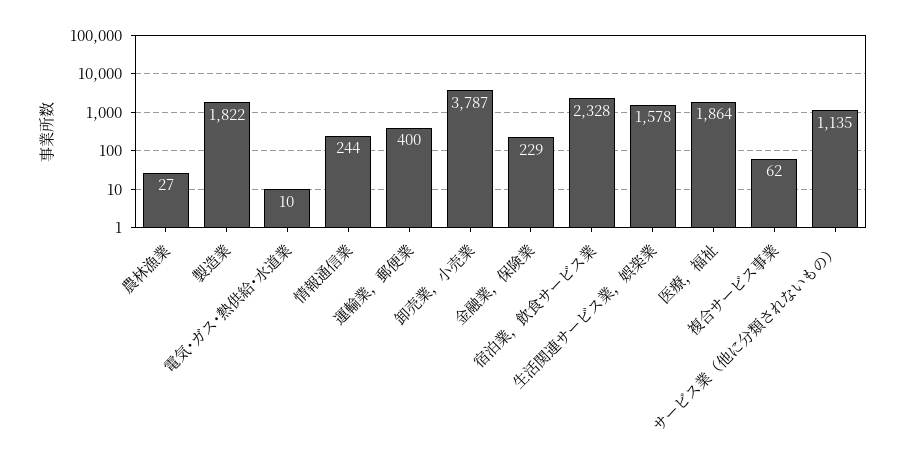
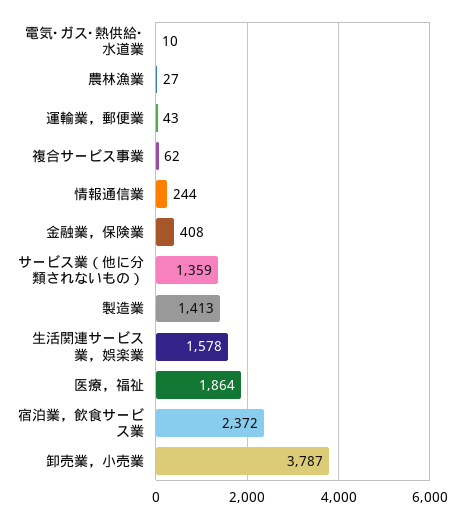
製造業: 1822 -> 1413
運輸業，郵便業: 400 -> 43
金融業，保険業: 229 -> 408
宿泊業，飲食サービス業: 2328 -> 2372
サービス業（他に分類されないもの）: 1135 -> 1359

### What to produce
Go through the entries and retype them exactly, except for the images.

### Response area
製造業: 1822 -> 1413
運輸業，郵便業: 400 -> 43
金融業，保険業: 229 -> 408
宿泊業，飲食サービス業: 2328 -> 2372
サービス業（他に分類されないもの）: 1135 -> 1359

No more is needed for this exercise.